His inner turmoil is not something anyone else can resolve for him -- he has to do it. Your H is going to have to work through this himself. And childish displays of anger and frustration are not going to help matters. Nor seeking escape through external distractions. He has got to do this himself. And given his current attitude, I am afraid that Fallgirl is right, your H is not going to respond positively to demands that he or the both of you seek therapy. Not at this time.
You can continue to offer love and support for H while he goes through this. But otherwise back off from him -- and tend to your own needs and that of the boys. He wants to rebel against and blame something or someone for his frustrations, so don't let yourself become his scapegoat.
I think James Dobson's Tough Love approach is in order. If you've never read that book, I highly recommend it. (He basically suggests that one lead off early with what we know as LRT.) If you were close by I'd love to personally hand you my own copy.

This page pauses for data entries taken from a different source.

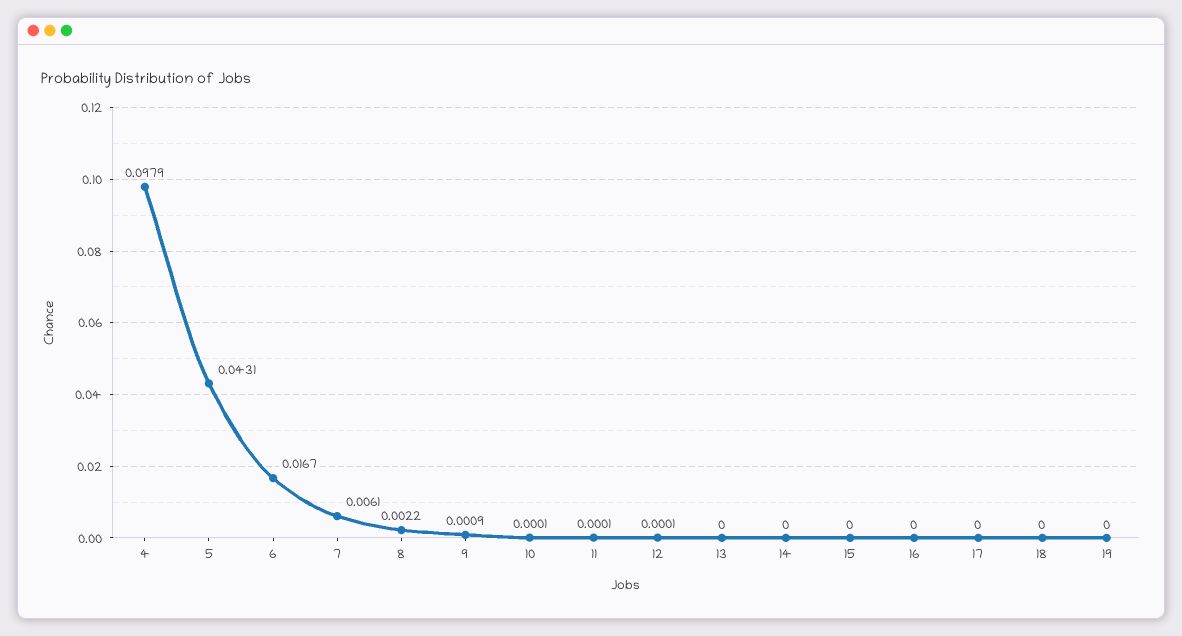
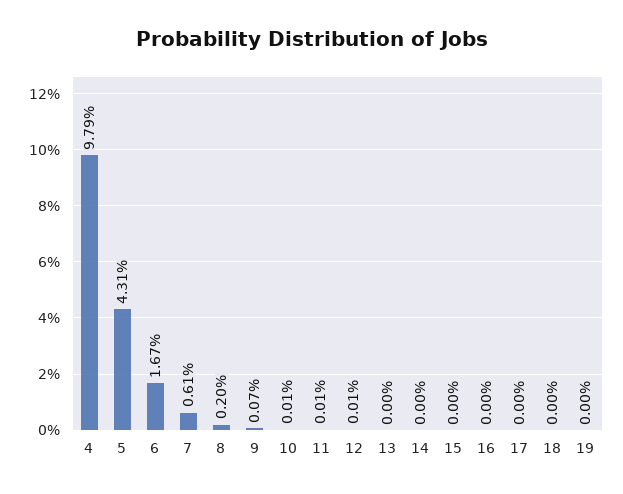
8: 0.0022 -> 0.002
9: 0.0009 -> 0.0007

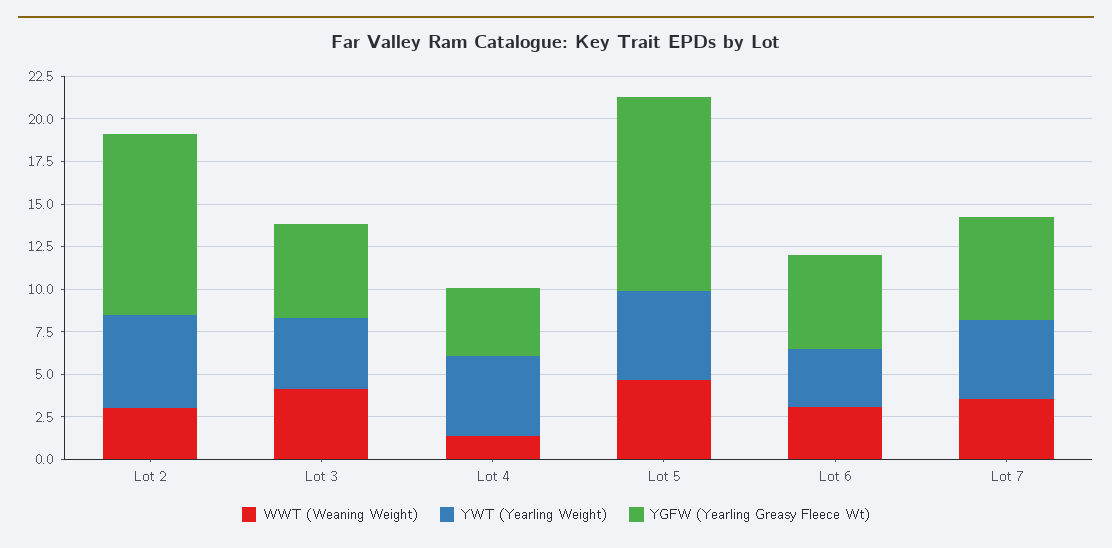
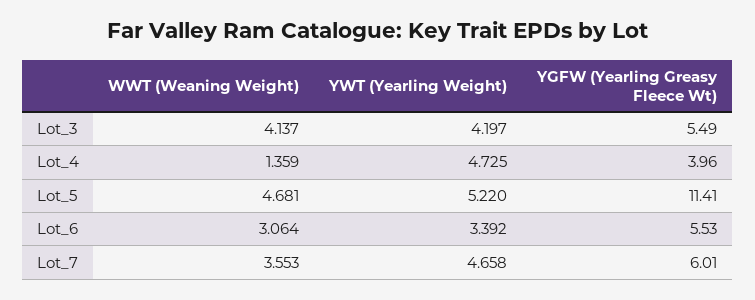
WWT (Weaning Weight), Lot 2: 3 -> none
YWT (Yearling Weight), Lot 2: 5.5 -> none
YGFW (Yearling Greasy Fleece Wt), Lot 2: 10.5 -> none

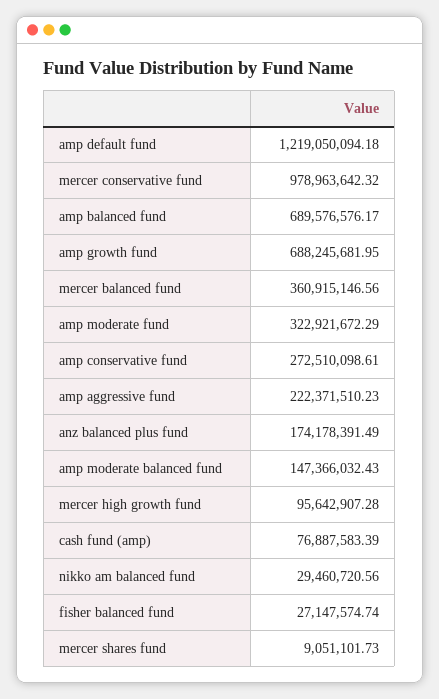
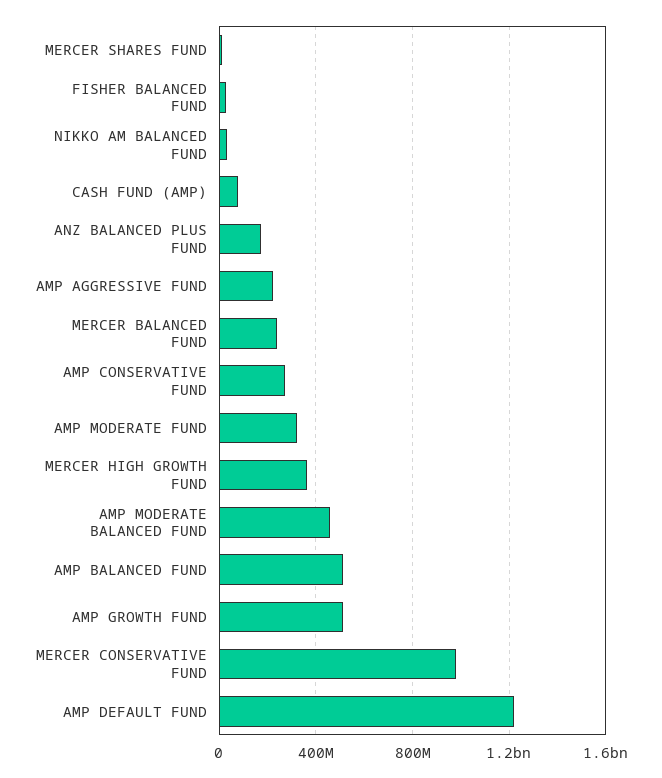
amp balanced fund: 689576576.17 -> 500000000
amp growth fund: 688245681.95 -> 500000000
mercer balanced fund: 360915146.56 -> 250000000
amp moderate balanced fund: 147366032.43 -> 450000000
mercer high growth fund: 95642907.28 -> 350000000

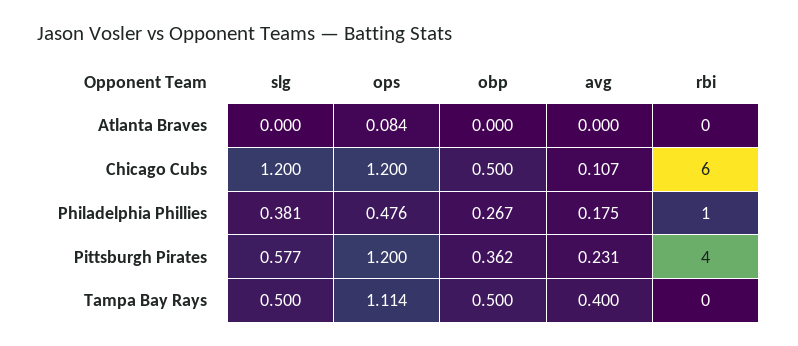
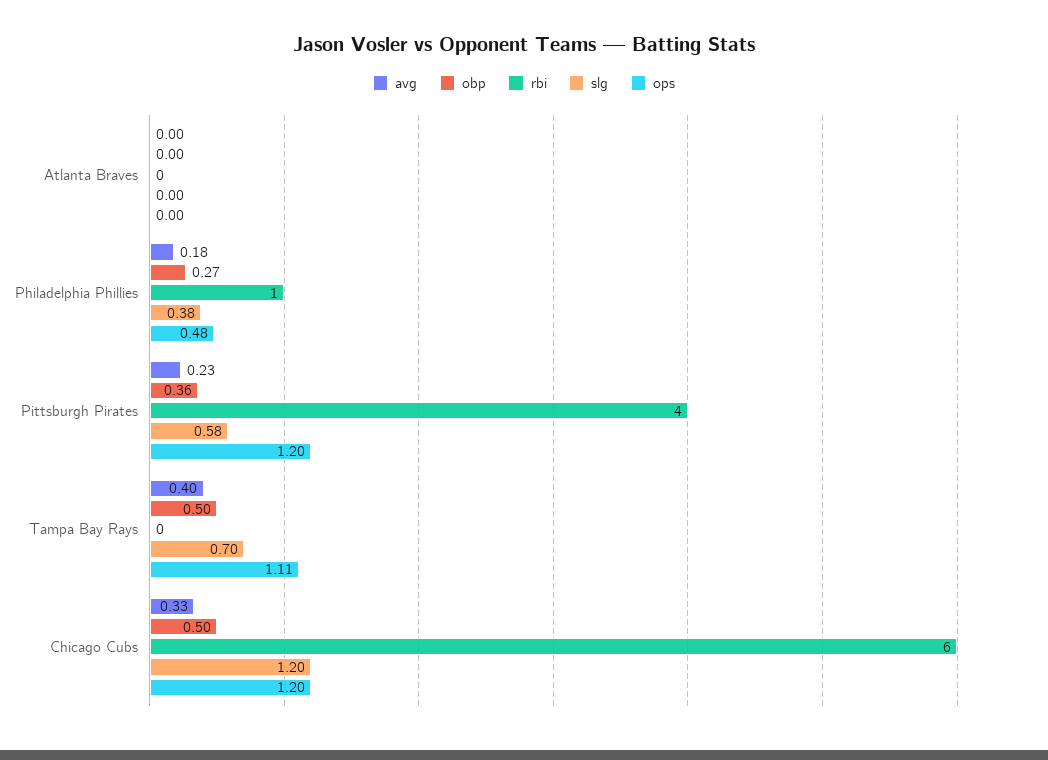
ops, Atlanta Braves: 0.084 -> 0
avg, Chicago Cubs: 0.107 -> 0.33
slg, Tampa Bay Rays: 0.5 -> 0.7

Irish, please take care of yourself for now. Hug those boys. And give your H his space -- love him enough to do that, even though that might be the toughest thing you've ever done. Lovingly detach. Let him know that you still love him, but don't stand in his way. If he does something utterly foolish, then he is shooting himself in the foot. It will be his loss.
I will continue to pray for all of you that your H will eventually come to his senses.